### Activity
For this exercise, output the entries below exactly from the line that holds "index dip: (167, 150)" to the line that holds "thumb ip: (66, 128)", both ends included. No pictures belong in the copy.

┄┄┄┄┄┄┄┄┄┄┄┄┄┄┄┄┄┄┄┄

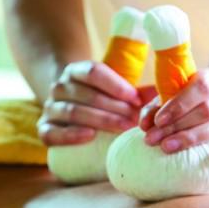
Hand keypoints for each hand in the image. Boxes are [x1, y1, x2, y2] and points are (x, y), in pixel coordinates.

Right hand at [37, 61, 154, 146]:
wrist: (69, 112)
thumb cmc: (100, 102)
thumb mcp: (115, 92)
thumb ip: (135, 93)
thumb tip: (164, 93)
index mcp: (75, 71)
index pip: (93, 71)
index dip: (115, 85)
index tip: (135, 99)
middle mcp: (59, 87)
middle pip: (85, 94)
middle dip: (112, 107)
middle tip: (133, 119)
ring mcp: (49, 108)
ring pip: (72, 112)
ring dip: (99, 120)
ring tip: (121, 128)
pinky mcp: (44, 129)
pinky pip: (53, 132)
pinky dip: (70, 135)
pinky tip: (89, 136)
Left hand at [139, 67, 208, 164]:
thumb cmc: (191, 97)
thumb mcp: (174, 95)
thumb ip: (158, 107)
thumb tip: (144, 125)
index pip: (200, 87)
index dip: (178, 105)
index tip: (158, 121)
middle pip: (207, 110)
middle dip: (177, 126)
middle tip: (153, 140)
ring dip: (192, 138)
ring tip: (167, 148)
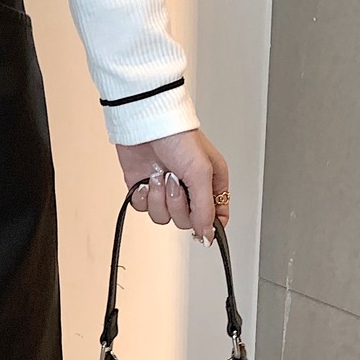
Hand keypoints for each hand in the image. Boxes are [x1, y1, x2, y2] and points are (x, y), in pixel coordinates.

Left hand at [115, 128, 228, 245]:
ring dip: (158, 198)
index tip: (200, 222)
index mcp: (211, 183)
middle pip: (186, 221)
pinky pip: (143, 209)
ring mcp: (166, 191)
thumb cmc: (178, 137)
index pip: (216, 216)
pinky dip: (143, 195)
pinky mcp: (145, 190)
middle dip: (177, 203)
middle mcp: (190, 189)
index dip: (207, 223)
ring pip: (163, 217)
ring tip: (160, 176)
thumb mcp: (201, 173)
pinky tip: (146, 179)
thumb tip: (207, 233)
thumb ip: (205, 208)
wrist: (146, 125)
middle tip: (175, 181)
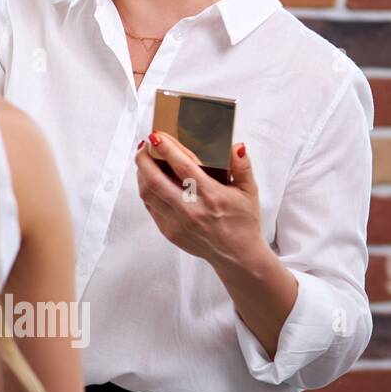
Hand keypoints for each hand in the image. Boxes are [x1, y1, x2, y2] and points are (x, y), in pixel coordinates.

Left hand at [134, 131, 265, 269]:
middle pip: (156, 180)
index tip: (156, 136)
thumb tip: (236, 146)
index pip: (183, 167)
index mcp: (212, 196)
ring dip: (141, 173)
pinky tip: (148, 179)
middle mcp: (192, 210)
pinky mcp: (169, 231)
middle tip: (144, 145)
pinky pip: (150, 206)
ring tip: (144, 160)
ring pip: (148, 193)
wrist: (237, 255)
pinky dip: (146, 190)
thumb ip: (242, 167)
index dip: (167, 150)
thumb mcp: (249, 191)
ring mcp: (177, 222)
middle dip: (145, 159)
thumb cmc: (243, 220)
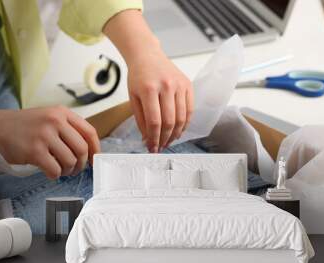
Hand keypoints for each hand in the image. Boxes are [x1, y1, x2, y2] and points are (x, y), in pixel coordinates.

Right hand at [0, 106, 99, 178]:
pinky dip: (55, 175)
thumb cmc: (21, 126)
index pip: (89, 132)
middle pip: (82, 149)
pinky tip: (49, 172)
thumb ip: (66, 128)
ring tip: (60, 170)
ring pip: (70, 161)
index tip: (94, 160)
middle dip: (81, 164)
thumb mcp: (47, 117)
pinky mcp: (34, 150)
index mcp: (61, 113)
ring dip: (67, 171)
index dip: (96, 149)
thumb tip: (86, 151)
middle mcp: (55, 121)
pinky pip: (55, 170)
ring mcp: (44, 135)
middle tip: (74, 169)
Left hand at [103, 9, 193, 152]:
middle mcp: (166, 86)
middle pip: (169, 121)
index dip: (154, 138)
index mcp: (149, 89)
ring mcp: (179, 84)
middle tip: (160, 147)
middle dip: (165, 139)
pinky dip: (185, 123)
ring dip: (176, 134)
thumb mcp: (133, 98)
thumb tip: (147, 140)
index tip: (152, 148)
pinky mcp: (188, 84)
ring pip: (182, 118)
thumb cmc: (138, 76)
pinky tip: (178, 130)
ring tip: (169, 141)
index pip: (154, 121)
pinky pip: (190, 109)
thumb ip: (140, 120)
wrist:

┄┄┄┄┄┄┄┄┄┄┄┄┄┄┄┄┄┄┄┄

### Solved problem
index dip: (167, 150)
thumb mcp: (249, 191)
ring mcp: (177, 222)
middle dip: (145, 159)
thumb cmc: (243, 220)
Hand keypoints for each hand in the image. Boxes are [x1, y1, x2, y2] and points are (x, y), in pixel coordinates.

Right hand at [0, 106, 99, 178]:
pinky dip: (55, 175)
thumb cmc: (21, 126)
index pip: (89, 132)
middle pip: (82, 149)
pinky tip: (49, 172)
thumb ip: (66, 128)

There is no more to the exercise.